**EXERCISE OBJECTIVE:** Give only the number of lines in the records that contain the word "Фестиваль".

Source records:
++++++++

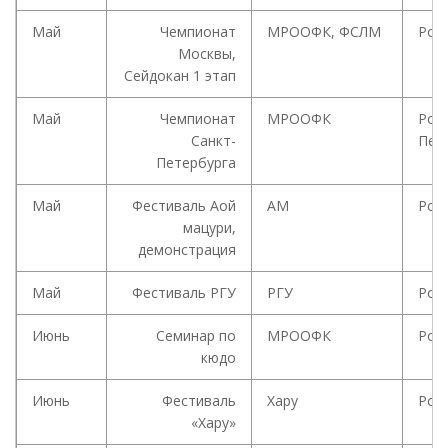
Май
Чемпионат
МРООФК, ФСЛМ
Рос
Москвы,
Сейдокан 1 этап
Май
Чемпионат
МРООФК
Росс
Санкт-
Пет
Петербурга
Май
Фестиваль Аой
АМ
Росс
мацури,
демонстрация
Май
Фестиваль РГУ
РГУ
Росс
Июнь
Семинар по
МРООФК
Рос
кюдо
Июнь
Фестиваль
Хару
Рос
«Хару»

++++++++

**RESPONSE AREA:** 3